Поразмыслив и выждав недельку – дело необычное и непривычное, я уже сознательно решил проверить свою догадку о способности предопределения желанной встречи с нужным человеком. Замыслы, один другого невероятнее, а проще – нелепые, теснились в моей голове, не давая сосредоточиться. Кончился мой эксперимент ничем. Так ни на ком не остановясь, кого бы мне хотелось увидеть в переходе, я вошёл в него. И хотя чуть ли не открутил себе голову, поворачивая её во все стороны, никого знакомого не встретил, никто меня не окликнул.
«Ладно» – решил я, подзадоренный неудачей.
В следующий раз, начиная от самой Лавки писателей, мне удалось остановиться на одном образе, на сотруднике нашей лаборатории, Толе Костакове. Он, я точно знал, даже билет у него видел, вчера поздно вечером у ехал в Москву, в командировку.
«Пусть, – думал я, подходя к Садовой, – он мне встретится и попробует объяснить, чего это он не в столице, а прохлаждается в это время по проспекту».
Иду, соображаю, а у самого мурашки по спине – а, вдруг, и вправду его встречу…
День был хороший, солнечные лучи били в глаза. Я вниз, в тень перехода, со света вижу плохо. Мне по плечу кто-то – хлоп! И говорит голосом Костакова:
– Привет!..
Я задохнулся. Поворачиваюсь. Точно – он!
– Почему, – говорю здесь, а не в Москве?
А он, мол, ещё вчера ему позвонили прямо домой, и предупредили о несвоевременности его приезда. А билет сдать Костакову – так это он в двух шагах живёт от вокзала.
Да-а…
Вот так это у меня начиналось.
Ещё не раз и не два я проверял свой неожиданно открывшийся феномен на всяких, невероятных, казалось бы, встречах в подземном переходе под Садовой улицей. И получалось! Раз за разом. Постепенно это даже в привычку стало входить. До того дожил, что если мне хотелось встретиться, поговорить, то я его не искал по всему городу, не звонил, а уверенно направлялся к переходу, благо от нашего института до него рукой подать. Приходил, неизменно встречал, кого надо, говорил, о чём надо и возвращался назад.
Что интересно, каждая такая встреча происходила без какой-либо натяжки. Человек встречался со мной совершенно случайно, лишь исходя из его, а не мой, как мне иногда казалось, логики поведения и предыстории события. То есть я словно приходил к мысли искать его в переходе тогда, когда он там появлялся по своим каким-то делам.
Впрочем, механизм таких встреч для меня остался неразрешимым до сих пор.
За временем все мои сомнения и порой боязливые мысли и думы по поводу происходящего, как бы что со мной не случилось, притихли.

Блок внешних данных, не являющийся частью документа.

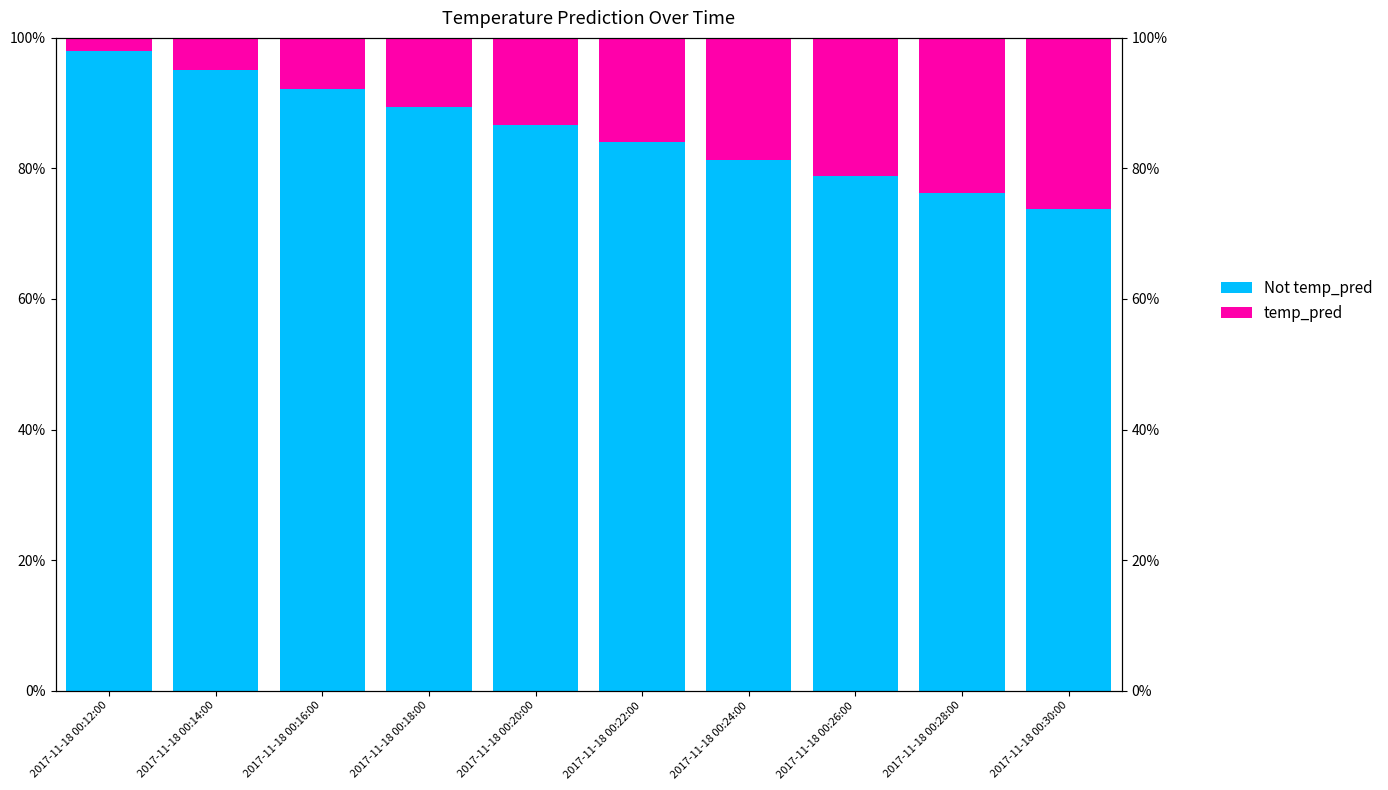

True or false: Not temp_pred has a value of 0.9 at 2017-11-18 00:16:00.

True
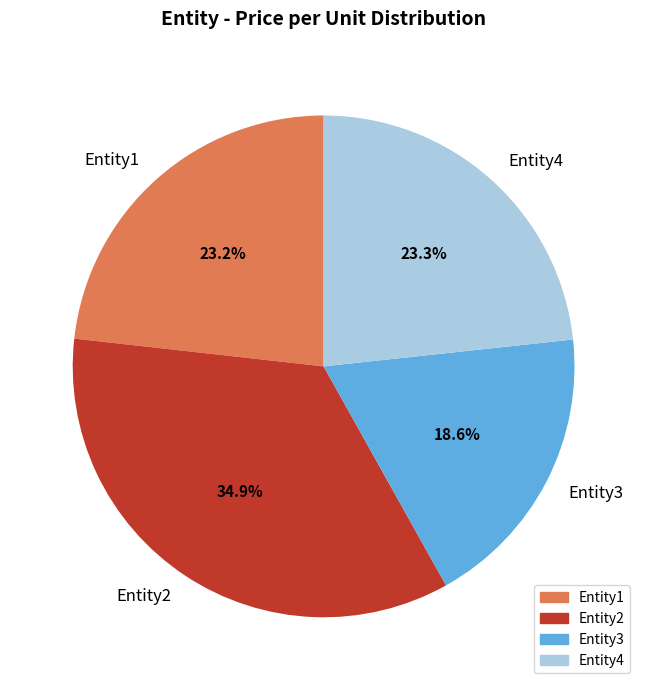

How many segments does this pie chart have?

4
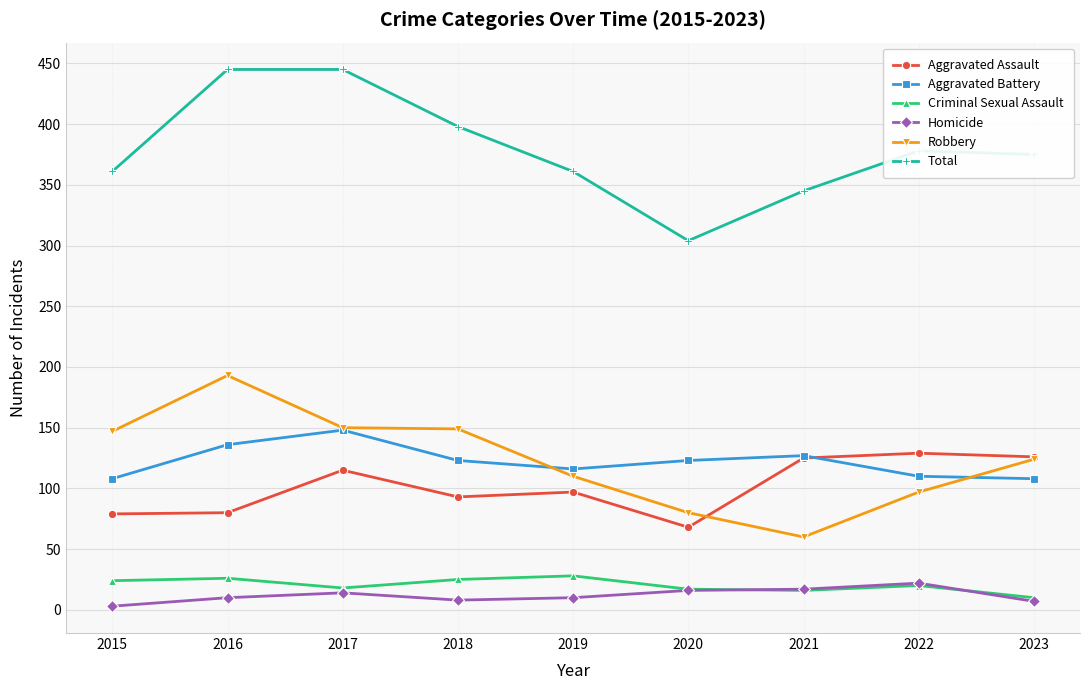

Which series has the largest range (max minus min)?

Total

Всё стало обыденным, а, значит, лишь нужным и в меру обременительным, когда не о том подумаешь и – встретишь, не более того.

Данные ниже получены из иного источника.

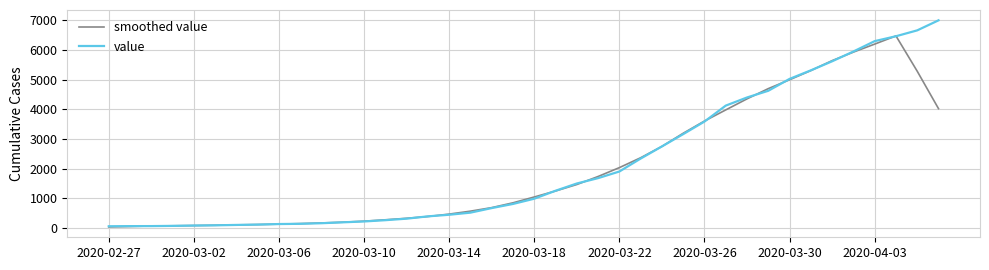

What is the maximum value shown in the chart?

7001.0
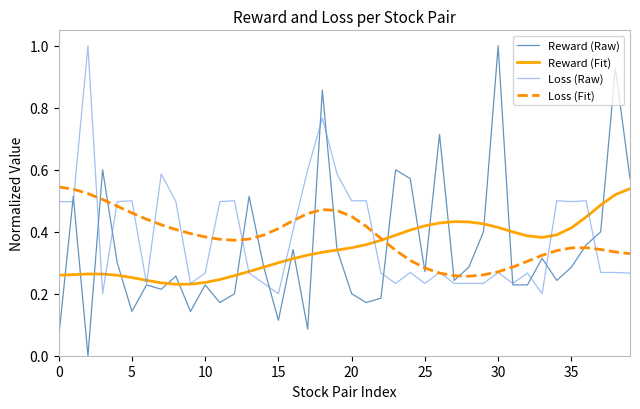

Does the chart display data point markers on the line(s)?

No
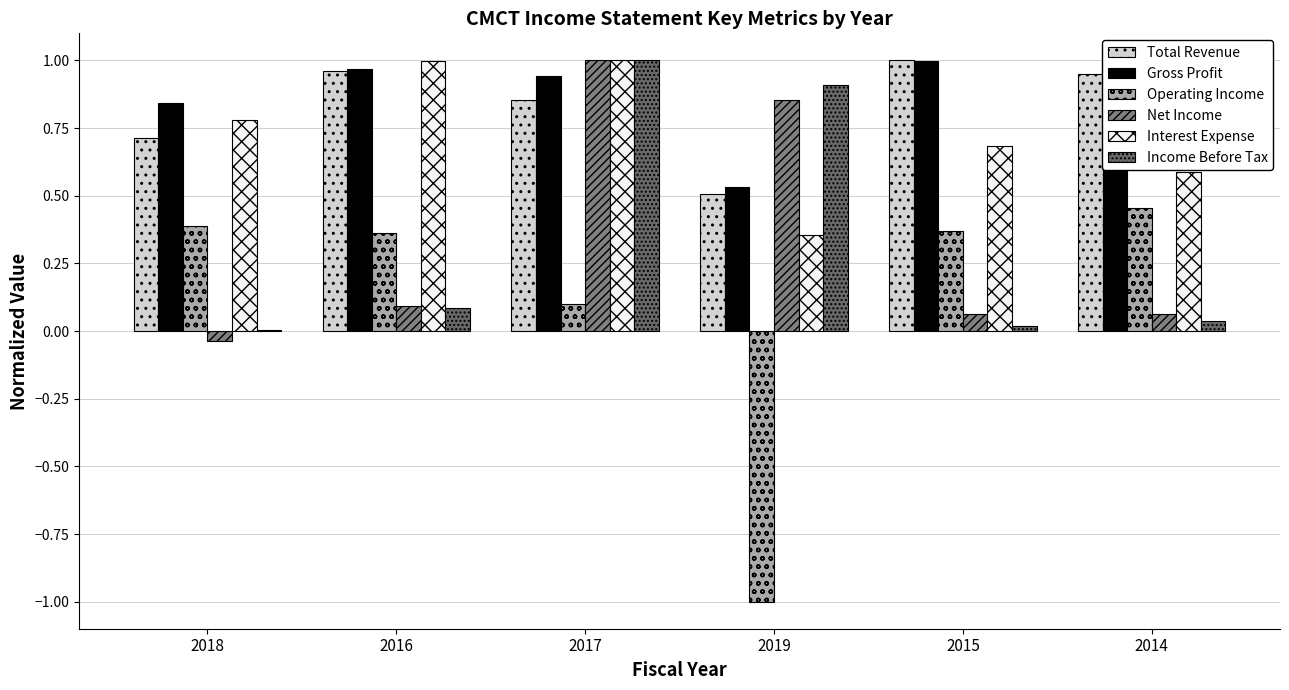

Is the value of Interest Expense at 2014 greater than the value of Operating Income at 2014?

Yes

Естественно, мне иногда хотелось продолжения и углубления эффекта. И получалось! Пока…
Сейчас не могу уж припомнить толчок к появлению у меня этой сумасшедшей, в принципе, мечты, переросшей в отчаянную надежду. Словно наваждения на меня сошло. И теперь вспоминаю о том с сожалением: ну, зачем, спрашивается, мне понадобилось испытывать свои способности несбыточным желанием?.. Может быть, я тогда поддался какому-то настроению, воспоминанию или был под впечатлением очередного письма от отца…

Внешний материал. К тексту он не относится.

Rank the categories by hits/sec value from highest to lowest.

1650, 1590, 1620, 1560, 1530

Было время окончания рабочего дня. По Невскому двигалась монолитная в своей строгости и целеустремлённости масса людей. Я шёл в ней и думал о своей маме. Она умерла, когда я был ещё мальчишкой. Образ её стал постепенно стираться в моей памяти, и мне она была ближе по оставшимся немногочисленным фотографиям. Правда, иногда появлялось такое состояние, когда я в подробностях вспоминал её лицо до чёрточек, слышал её голос, видел жесты. Но подобное случалось так редко, а в последние годы даже не вспомнить когда.